** DATA UNDER STUDY follows **

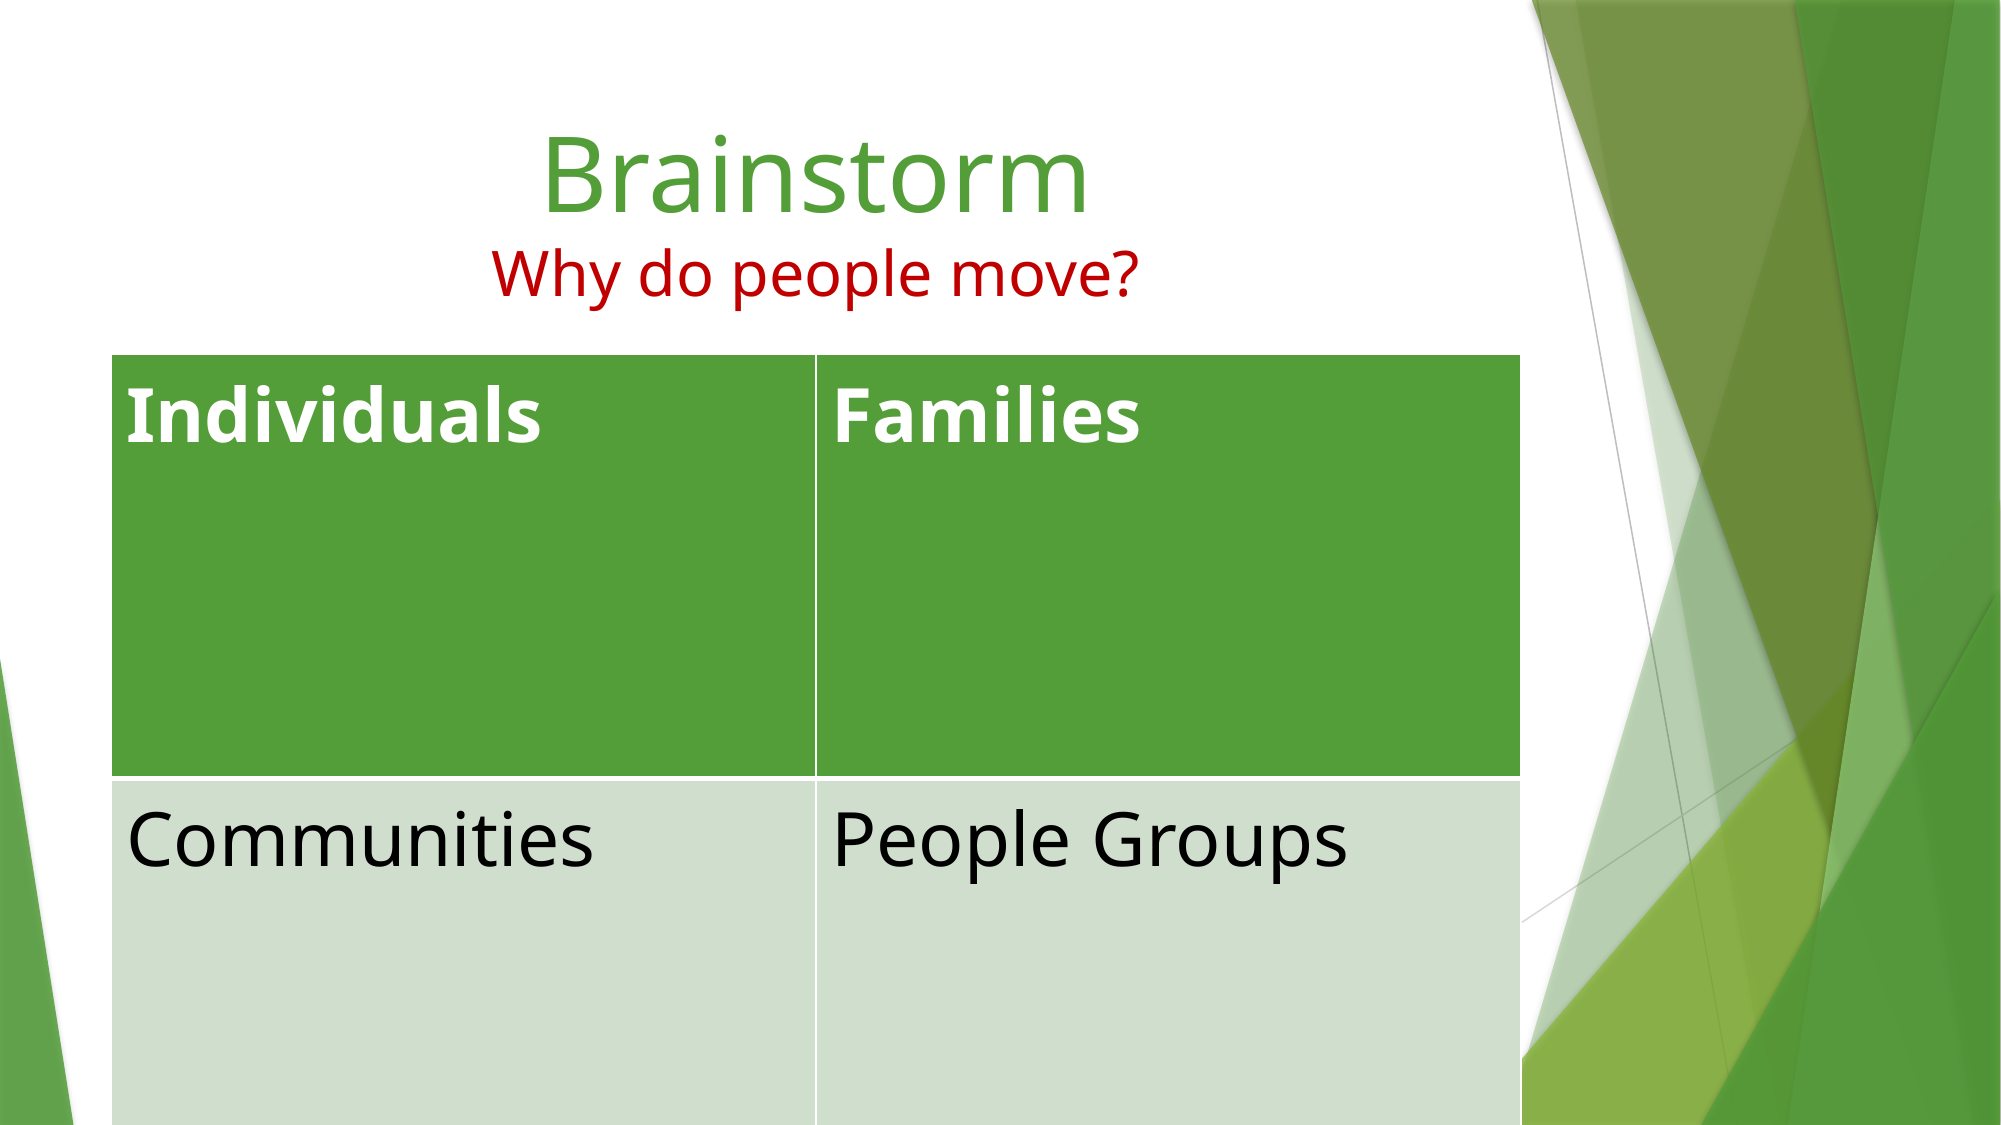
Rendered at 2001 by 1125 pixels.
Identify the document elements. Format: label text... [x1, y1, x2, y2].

table_header Individuals [112, 355, 815, 776]
title Brainstorm Why do people move? [111, 99, 1522, 317]
table_cell People Groups [817, 781, 1520, 1125]
table_cell Communities [112, 781, 815, 1125]
table_header Families [817, 355, 1520, 776]
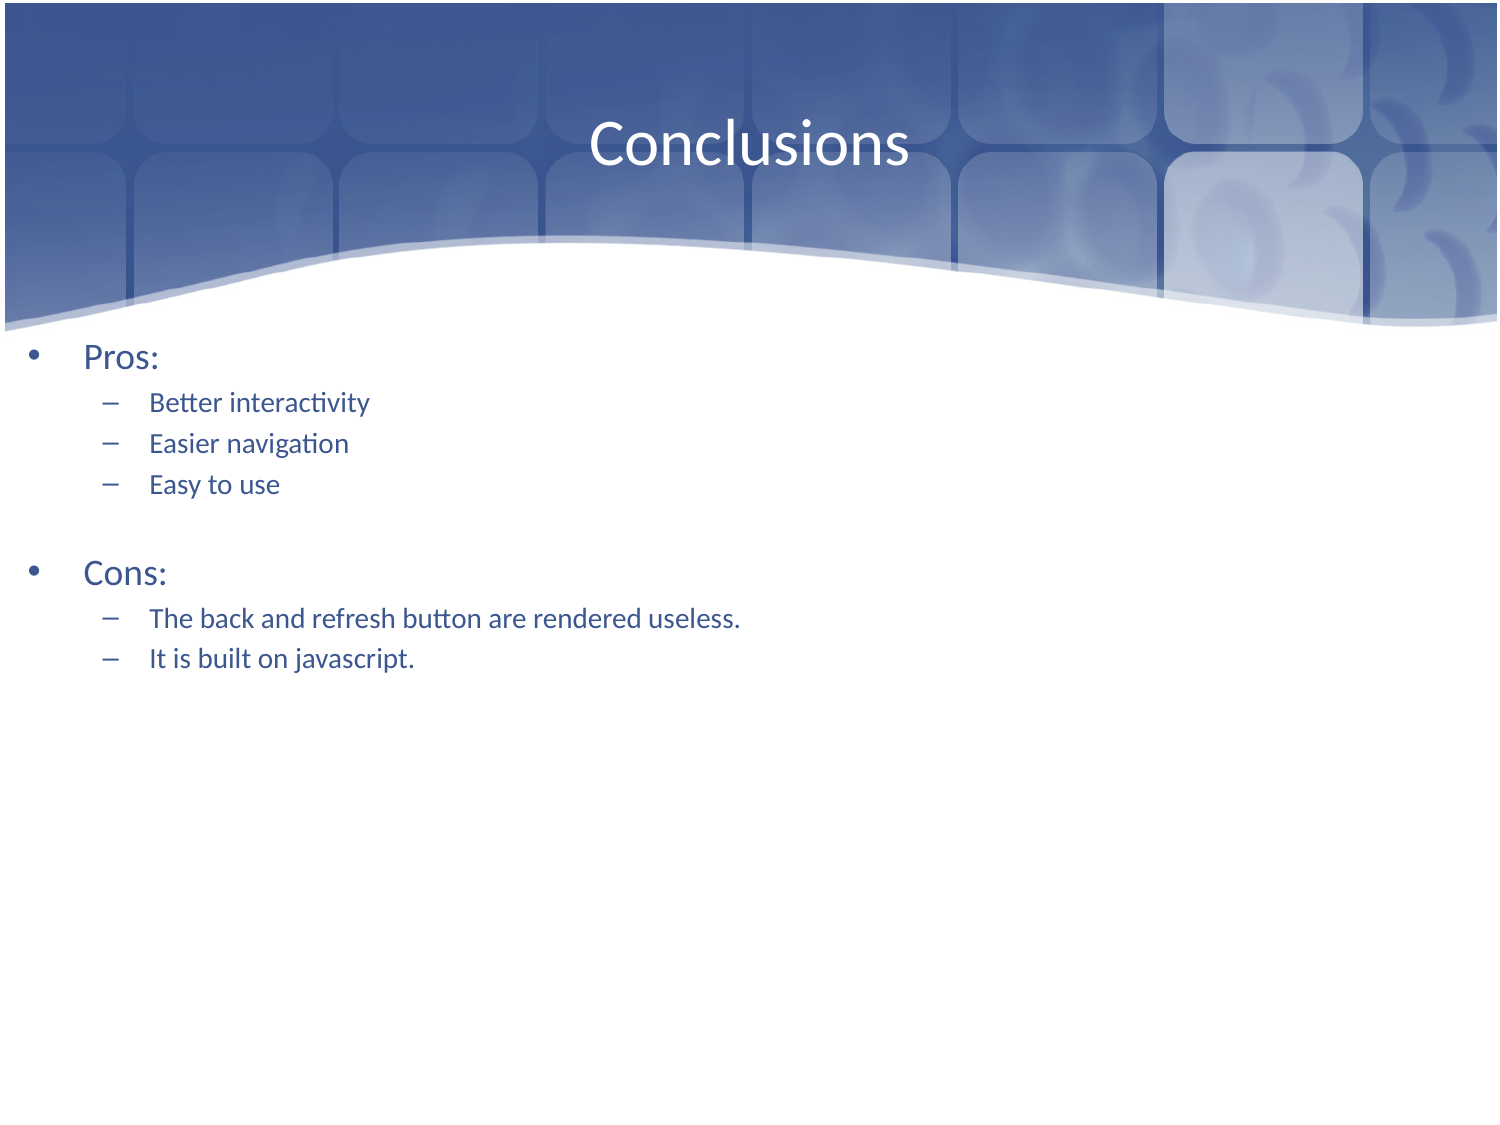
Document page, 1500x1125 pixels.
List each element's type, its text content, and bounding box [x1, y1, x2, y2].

picture [0, 0, 1500, 1125]
title Conclusions [37, 44, 1463, 233]
list Pros: Better interactivity Easier navigation Easy to use Cons: The back and refresh button are rendered useless. It is built on javascript. [12, 324, 1438, 1088]
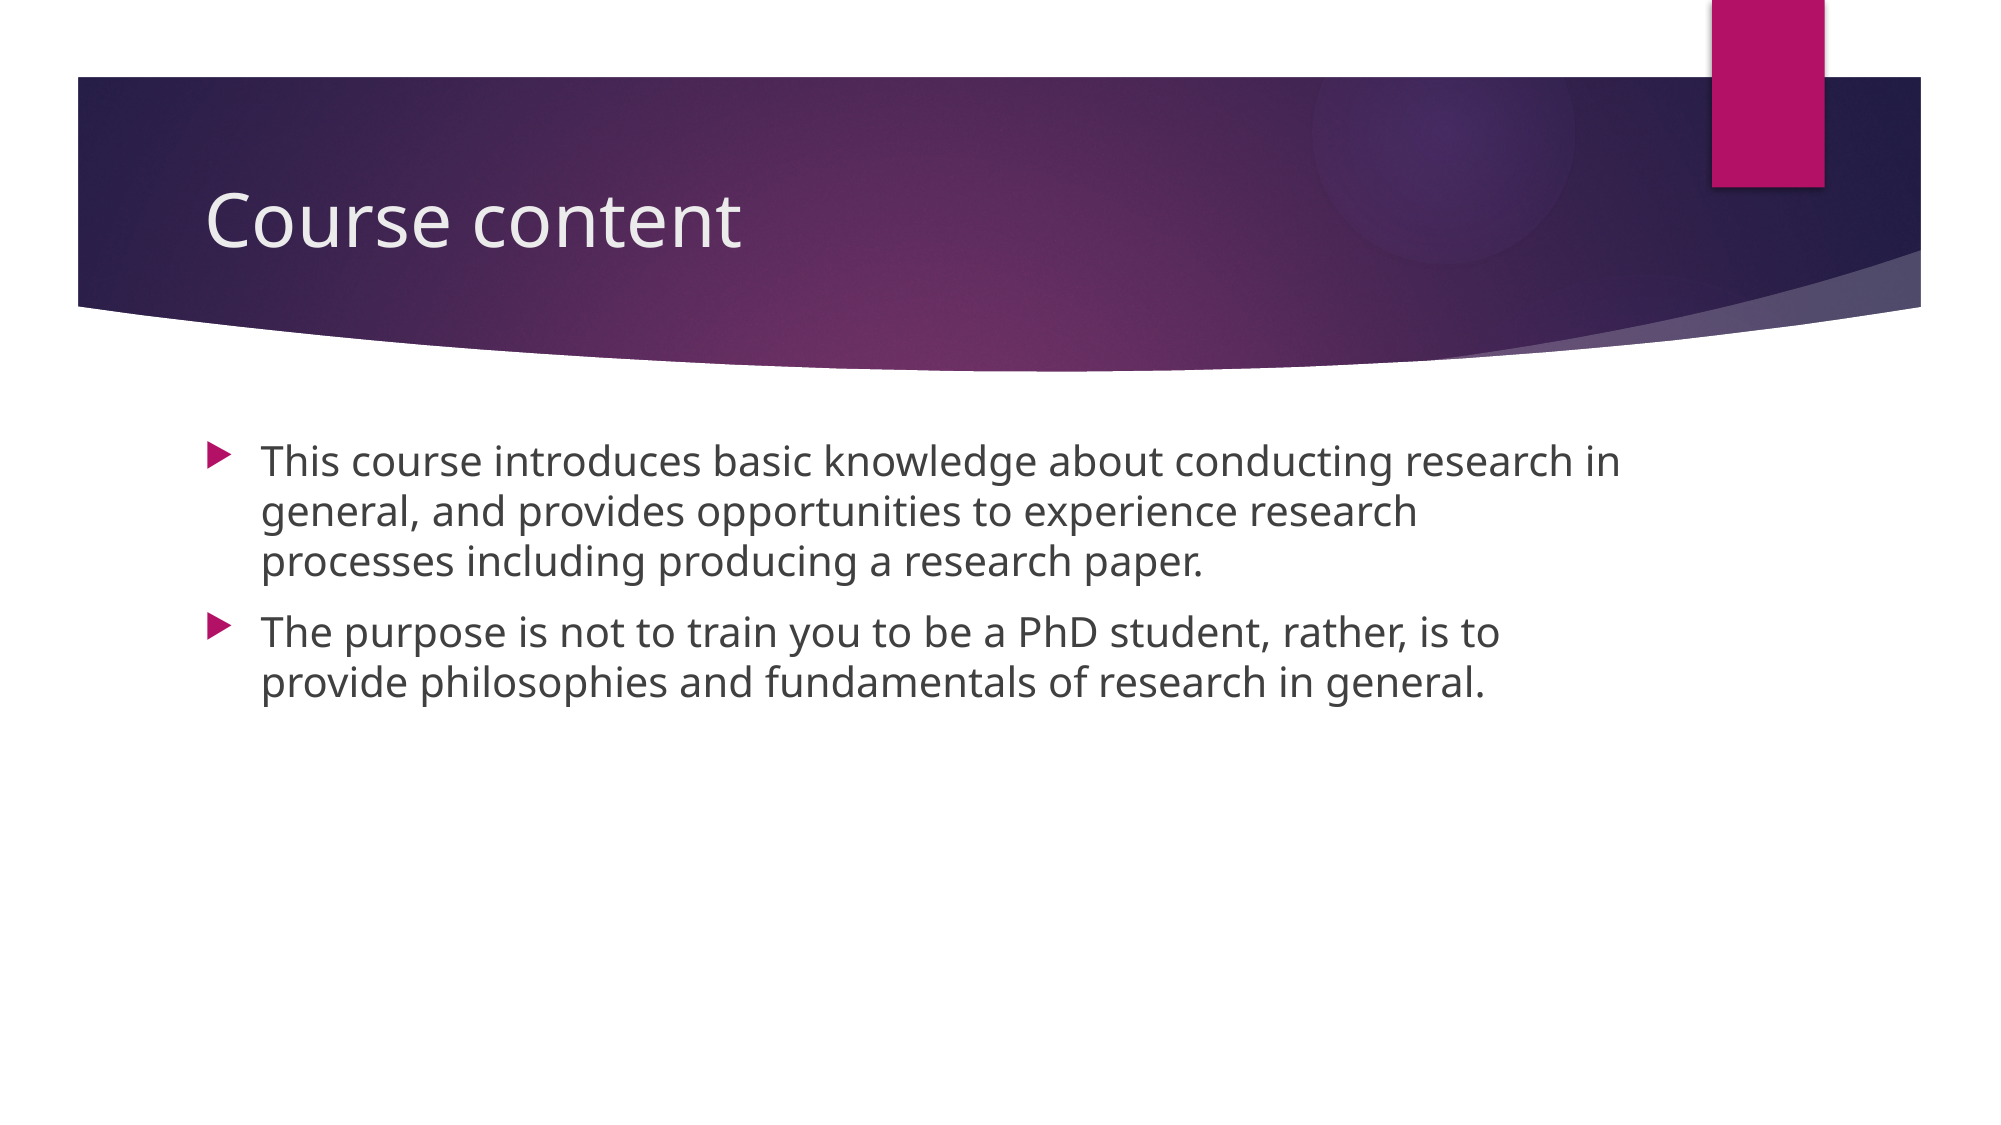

** End of DATA UNDER STUDY **

Say how many lines of the data include the word "pixels". Respond with the number alone.

→ COMPLETED TASK:
2